EXCERPTED TEXT —
________________
A bandgap of 2.7 eV renders g-C3N4 powder photoluminescent when dissolved in solvents and irradiated by a light source with a wavelength of ∼450 nm.12 The photoluminescence of g-C3N4 nanosheets and quantum dots can be quenched when in contact with certain ions, thus making it a promising material for chemical sensing.13–15 It has also been reported that g-C3N4 can absorb near-infrared light16 generating heat when exposed to near-infrared light for an extended period. This suggests the potential for g-C3N4 application in photodynamic therapies to treat tumors by selectively overheating specific tumorous tissue regions. Because of its semiconducting properties,17 g-C3N4 also shows promise in nanoelectronics, energy conversion and storage, photocatalysis, among other potential applications.18–20
In an ideal case, g-C3N4 nanosheets are comprised solely of covalent bonds between carbon and nitrogen atoms in an sp2-hybridized configuration. In reality, however, it has also been reported that hydrogen is present, which is associated with primary and/or secondary amine groups at termination edges and on the surface.12 The presence of these functional groups on nanosheet surfaces is mostly linked to incomplete polymerization produced during the synthesis, which produces g-C3N4 nanosheets with defects distributed across the lattice. These defects can either be an advantage, e.g., to facilitate further functionalization and tailor the desired properties for bespoken applications, or they can be a source of instability within the g-C3N4 crystalline structure, which could reduce their performance for certain applications. For example, it has been reported that the morphology and surface area of g-C3N4 are important parameters for controlling photocatalytic performance.21 Thus, understanding the actual structure of g-C3N4 and aspects regarding its stability is of great importance.
Moreover, its potential for industrial use be can only be realized once an in-depth understanding of the stability of g-C3N4 under different conditions is obtained. Typically, material stability is investigated through mechanical, chemical, and thermal stress testing, which is usually conducted with bulk quantities. The rise in diverse applications that require extreme precision and reliability, such as in biomedicine and space exploration, demands characterization and quality controls under specific conditions at smaller scales, even down to the atomic level. For example, the biomedical use of g-C3N4 nanosheets requires that the material interacts with specific proteins and enzymes to develop its functional ability, whereas employing g-C3N4 in nanoelectronic devices for use in space exploration may necessitate tolerance of the material to certain doses of radiation. Although it is known that g-C3N4 has high chemical and thermal stability (up to 500 °C at pH from acidic to alkaline),22,23 its stability under electron beam irradiation is, to the best of our knowledge, little known.
________________
WORK TASK — Render this sentence from the g-C3N4 text in Spanish: "Thus, understanding the actual structure of g-C3N4 and aspects regarding its stability is of great importance."

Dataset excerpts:
________________
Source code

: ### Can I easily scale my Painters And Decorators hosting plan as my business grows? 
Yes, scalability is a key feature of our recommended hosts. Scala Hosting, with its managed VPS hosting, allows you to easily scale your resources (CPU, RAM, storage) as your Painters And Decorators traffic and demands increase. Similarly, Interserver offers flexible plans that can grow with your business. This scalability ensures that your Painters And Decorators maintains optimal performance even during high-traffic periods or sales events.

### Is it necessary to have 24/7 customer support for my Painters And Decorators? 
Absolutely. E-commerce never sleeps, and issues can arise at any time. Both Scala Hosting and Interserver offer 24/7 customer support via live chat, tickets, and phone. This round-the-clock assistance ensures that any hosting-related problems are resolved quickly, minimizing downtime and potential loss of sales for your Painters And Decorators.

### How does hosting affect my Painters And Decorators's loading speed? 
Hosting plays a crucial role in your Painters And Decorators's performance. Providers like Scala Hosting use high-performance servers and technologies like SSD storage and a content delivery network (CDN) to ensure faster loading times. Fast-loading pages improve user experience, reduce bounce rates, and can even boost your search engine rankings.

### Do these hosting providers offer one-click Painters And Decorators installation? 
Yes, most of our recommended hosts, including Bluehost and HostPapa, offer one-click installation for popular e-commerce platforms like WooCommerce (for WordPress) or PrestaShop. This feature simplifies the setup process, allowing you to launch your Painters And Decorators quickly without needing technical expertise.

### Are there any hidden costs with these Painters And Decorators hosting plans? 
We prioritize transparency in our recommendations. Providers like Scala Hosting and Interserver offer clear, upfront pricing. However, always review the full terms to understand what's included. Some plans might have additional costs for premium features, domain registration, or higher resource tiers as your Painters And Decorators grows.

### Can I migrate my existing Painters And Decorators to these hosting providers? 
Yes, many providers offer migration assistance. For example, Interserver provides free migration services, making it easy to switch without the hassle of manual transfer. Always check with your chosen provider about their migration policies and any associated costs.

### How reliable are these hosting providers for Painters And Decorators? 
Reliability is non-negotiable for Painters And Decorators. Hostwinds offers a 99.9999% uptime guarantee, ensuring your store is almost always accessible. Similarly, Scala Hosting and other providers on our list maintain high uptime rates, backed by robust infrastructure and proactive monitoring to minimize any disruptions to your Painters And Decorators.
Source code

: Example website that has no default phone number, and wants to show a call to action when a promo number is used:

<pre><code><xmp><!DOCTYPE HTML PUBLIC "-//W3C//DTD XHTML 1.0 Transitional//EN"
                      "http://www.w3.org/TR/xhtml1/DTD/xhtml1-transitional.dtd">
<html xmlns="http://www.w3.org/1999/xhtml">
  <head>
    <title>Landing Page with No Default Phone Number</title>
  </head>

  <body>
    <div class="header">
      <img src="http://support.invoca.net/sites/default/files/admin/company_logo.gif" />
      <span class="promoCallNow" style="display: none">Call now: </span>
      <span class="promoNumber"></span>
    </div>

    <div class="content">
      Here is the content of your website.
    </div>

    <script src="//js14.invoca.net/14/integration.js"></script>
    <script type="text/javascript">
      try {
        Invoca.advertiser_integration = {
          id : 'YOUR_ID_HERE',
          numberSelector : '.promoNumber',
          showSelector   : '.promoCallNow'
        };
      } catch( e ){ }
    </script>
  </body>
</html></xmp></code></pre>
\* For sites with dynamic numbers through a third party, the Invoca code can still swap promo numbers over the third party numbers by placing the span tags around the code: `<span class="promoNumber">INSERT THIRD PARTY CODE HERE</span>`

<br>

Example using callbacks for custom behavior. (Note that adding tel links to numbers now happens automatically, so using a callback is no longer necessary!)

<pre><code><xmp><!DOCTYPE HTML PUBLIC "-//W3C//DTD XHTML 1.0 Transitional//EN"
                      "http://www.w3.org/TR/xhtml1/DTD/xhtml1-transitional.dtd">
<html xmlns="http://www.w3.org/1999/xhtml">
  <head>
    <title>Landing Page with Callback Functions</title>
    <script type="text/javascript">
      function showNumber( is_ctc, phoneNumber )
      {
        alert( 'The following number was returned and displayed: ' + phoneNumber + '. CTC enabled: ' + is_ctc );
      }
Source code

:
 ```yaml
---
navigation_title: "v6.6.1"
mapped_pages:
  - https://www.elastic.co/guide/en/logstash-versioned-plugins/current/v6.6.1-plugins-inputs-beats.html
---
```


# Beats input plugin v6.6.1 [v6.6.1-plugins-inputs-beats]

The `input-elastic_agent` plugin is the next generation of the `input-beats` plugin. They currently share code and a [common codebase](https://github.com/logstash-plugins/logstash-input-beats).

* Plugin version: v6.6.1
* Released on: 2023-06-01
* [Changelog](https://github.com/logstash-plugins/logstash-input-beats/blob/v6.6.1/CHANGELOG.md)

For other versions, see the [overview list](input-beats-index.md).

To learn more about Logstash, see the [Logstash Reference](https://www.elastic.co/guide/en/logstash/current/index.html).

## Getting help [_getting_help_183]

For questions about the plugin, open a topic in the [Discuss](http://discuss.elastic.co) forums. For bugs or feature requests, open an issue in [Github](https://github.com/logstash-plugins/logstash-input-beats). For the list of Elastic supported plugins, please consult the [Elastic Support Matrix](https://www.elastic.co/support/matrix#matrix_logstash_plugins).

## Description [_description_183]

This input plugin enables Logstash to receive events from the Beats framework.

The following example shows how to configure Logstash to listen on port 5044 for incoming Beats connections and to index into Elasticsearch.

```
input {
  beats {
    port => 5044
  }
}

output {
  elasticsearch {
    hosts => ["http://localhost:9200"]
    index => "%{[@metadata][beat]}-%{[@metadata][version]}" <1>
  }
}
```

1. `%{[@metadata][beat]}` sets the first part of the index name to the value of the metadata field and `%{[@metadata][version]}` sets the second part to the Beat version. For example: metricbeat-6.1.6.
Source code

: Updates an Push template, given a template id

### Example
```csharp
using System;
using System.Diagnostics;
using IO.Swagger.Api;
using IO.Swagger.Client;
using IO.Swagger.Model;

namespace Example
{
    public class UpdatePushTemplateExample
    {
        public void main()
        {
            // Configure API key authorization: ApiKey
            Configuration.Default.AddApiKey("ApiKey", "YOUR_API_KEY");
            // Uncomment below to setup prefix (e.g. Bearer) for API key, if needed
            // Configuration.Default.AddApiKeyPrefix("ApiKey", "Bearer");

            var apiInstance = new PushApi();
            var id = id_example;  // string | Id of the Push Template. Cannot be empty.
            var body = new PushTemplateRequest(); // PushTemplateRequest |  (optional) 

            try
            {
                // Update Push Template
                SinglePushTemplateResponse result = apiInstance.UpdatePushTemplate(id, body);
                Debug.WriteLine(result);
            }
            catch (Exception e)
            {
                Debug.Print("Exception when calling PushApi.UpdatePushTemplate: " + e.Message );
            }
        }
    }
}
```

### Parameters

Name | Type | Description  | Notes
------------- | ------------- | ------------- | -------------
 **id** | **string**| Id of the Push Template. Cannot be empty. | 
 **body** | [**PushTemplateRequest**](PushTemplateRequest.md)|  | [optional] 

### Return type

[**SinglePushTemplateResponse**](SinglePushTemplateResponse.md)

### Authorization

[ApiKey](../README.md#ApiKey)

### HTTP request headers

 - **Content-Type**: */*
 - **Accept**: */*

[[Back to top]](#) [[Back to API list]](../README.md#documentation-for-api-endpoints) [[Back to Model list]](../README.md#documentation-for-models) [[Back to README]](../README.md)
________________
SOLUTION TO THIS TASK — Por lo tanto, comprender la estructura real del g-C3N4 y los aspectos relacionados con su estabilidad es de gran importancia.